Special Counsel Jack Smith is quickly learning that not all judges can be counted on to be left-wing hacks.
Judge Aileen Cannon, who is overseeing Smith’s prosecution of Donald Trump regarding classified documents kept at Mar-a-Lago, pulled no punches on Monday after unsealing two motions made by the DOJ.
The first motion has to do with a request for a Garcia hearing, which would lay out alleged conflicts of interest involving a defendant’s attorney and witnesses that are planned to be called by the prosecution, while the second motion was a request to seal a supplement in order to “to comport with grand jury secrecy.”
As you’ll see, the second motion is the one that really backfired.
The Special Counsel moves [ECF No. 97] for a Garcia hearing to inquire into
“potential conflicts of interests that may arise from attorney Stanley Woodward, Jr.’s prior and current representation of three individuals the Government may call to testify at the trial of his client Waltine Nauta” [ECF No. 97 p. 1]. Simultaneously, the Special Counsel moves for leave [ECF No. 95] to file under seal a “Supplement” containing additional information “to facilitate the Court’s inquiry” [ECF No. 96; see ECF No. 97 p. 2 n.2, p. 6]. The Special Counsel states in conclusory terms that the supplement should be sealed from public view “to comport with grand jury secrecy,” but the motion for leave and the supplement plainly fail to satisfy the burden of establishing a sufficient legal or factual basis to warrant sealing the motion and supplement.

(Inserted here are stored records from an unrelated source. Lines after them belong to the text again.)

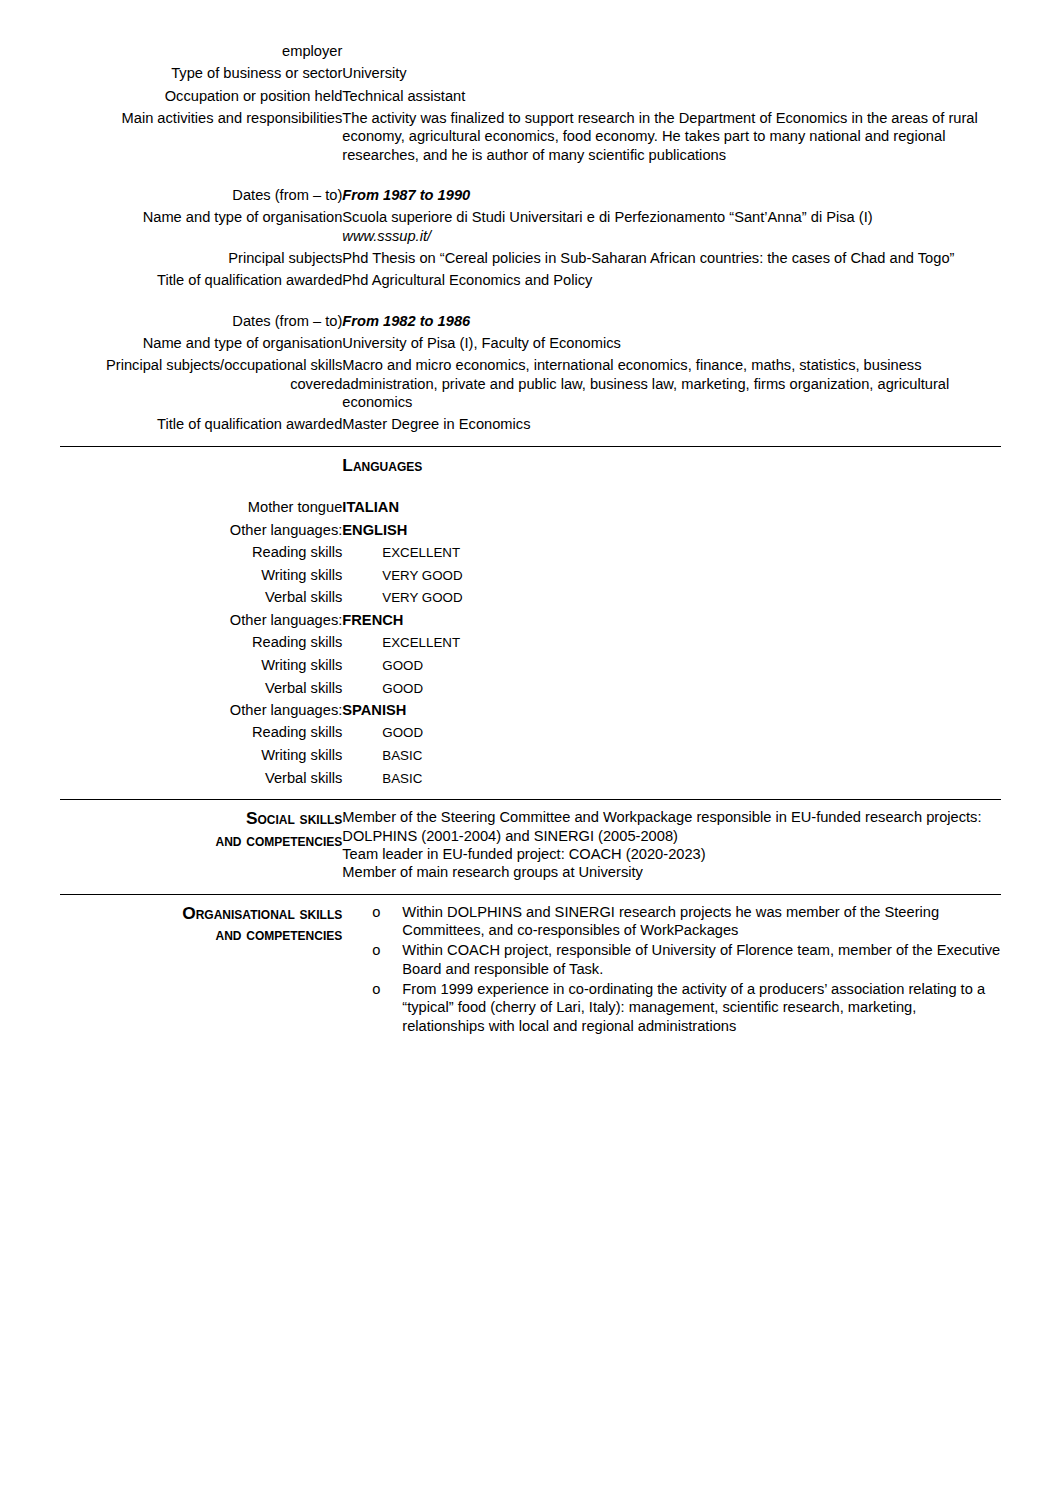| employer | |
| Type of business or sector | University |
| Occupation or position held | Technical assistant |
| Main activities and responsibilities | The activity was finalized to support research in the Department of Economics in the areas of rural economy, agricultural economics, food economy. He takes part to many national and regional researches, and he is author of many scientific publications |
| Dates (from – to) | From 1987 to 1990 |
| Name and type of organisation | Scuola superiore di Studi Universitari e di Perfezionamento “Sant’Anna” di Pisa (I) www.sssup.it/ |
| Principal subjects | Phd Thesis on “Cereal policies in Sub-Saharan African countries: the cases of Chad and Togo” |
| Title of qualification awarded | Phd Agricultural Economics and Policy |
| Dates (from – to) | From 1982 to 1986 |
| Name and type of organisation | University of Pisa (I), Faculty of Economics |
| Principal subjects/occupational skills covered | Macro and micro economics, international economics, finance, maths, statistics, business administration, private and public law, business law, marketing, firms organization, agricultural economics |
| Title of qualification awarded | Master Degree in Economics |
| | Languages |
| Mother tongue | ITALIAN |
| Other languages: | ENGLISH |
| Reading skills | EXCELLENT |
| Writing skills | VERY GOOD |
| Verbal skills | VERY GOOD |
| Other languages: | FRENCH |
| Reading skills | EXCELLENT |
| Writing skills | GOOD |
| Verbal skills | GOOD |
| Other languages: | SPANISH |
| Reading skills | GOOD |
| Writing skills | BASIC |
| Verbal skills | BASIC |
| Social skills and competencies | Member of the Steering Committee and Workpackage responsible in EU-funded research projects: DOLPHINS (2001-2004) and SINERGI (2005-2008) Team leader in EU-funded project: COACH (2020-2023) Member of main research groups at University |
| Organisational skills and competencies | Within DOLPHINS and SINERGI research projects he was member of the Steering Committees, and co-responsibles of WorkPackages Within COACH project, responsible of University of Florence team, member of the Executive Board and responsible of Task. From 1999 experience in co-ordinating the activity of a producers’ association relating to a “typical” food (cherry of Lari, Italy): management, scientific research, marketing, relationships with local and regional administrations |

In other words, the special counsel wanted to keep certain things hidden from the public in order to keep mining another grand jury that doesn’t even reside in Cannon’s district for related charges.
Instead of granting the motions, the judge unsealed both of them to make them public and is now demanding answers from Smith on why he’s even continuing to use an out-of-district grand jury for matters pertinent to the prosecution in her court.
Among other topics as raised in the Motion, the response shall address the legal propriety of using an out-of-district grand jury proceeding to continue to investigate and/or to seek post-indictment hearings on matters pertinent to the instant indicted matter in this district. The Special Counsel shall respond to that discussion in a Reply in Support of the Motion [ECF No. 97], due on or before August 22, 2023.
Cannon’s skepticism stands in stark contrast to Judge Tanya Chutkan, who is handling Smith’s D.C.-based prosecution of Trump over 2020 election matters. While that indictment is far weaker, it’s far more likely to succeed given the biases that Chutkan and juries in that area have routinely shown in the past.
That’s not to say Smith is in trouble in the Florida-based case given the evidence he’s compiled, but it is to say that it’s obviously not going to be a free-for-all, where the government can get away with anything. If only the rest of our judicial system held the DOJ to the same standards.